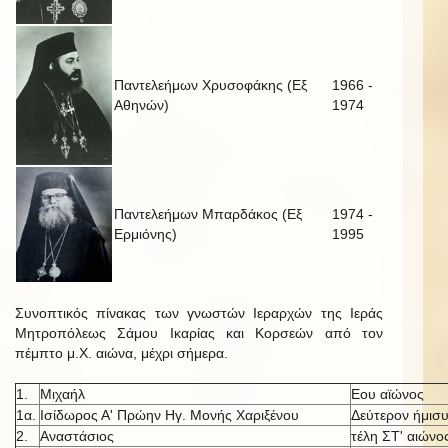
Παντελεήμων Χρυσοφάκης (Εξ
1966 -
Αθηνών)
1974
Παντελεήμων Μπαρδάκος (Εξ
1974 -
Ερμιόνης)
1995
Συνοπτικός πίνακας των γνωστών Ιεραρχών της Ιεράς
Μητροπόλεως Σάμου Ικαρίας και Κορσεών από τον
πέμπτο μ.Χ. αιώνα, μέχρι σήμερα.
1.
Μιχαήλ
Εου αϊώνος
1α.
Ισίδωρος Α' Πρώην Ηγ. Μονής Χαριξένου
Δεύτερον ήμισυ
2.
Αναστάσιος
τέλη ΣΤ' αιώνο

◆ ◆ ◆ ◆ ◆

*Required work*. Lines from the one holding "πέμπτο μ.Χ. αιώνα, μέχρι σήμερα." through the last line of the material are to be repeated exactly; no other lines belong in the answer.

*Written answer*.
πέμπτο μ.Χ. αιώνα, μέχρι σήμερα.
1.
Μιχαήλ
Εου αϊώνος
1α.
Ισίδωρος Α' Πρώην Ηγ. Μονής Χαριξένου
Δεύτερον ήμισυ
2.
Αναστάσιος
τέλη ΣΤ' αιώνο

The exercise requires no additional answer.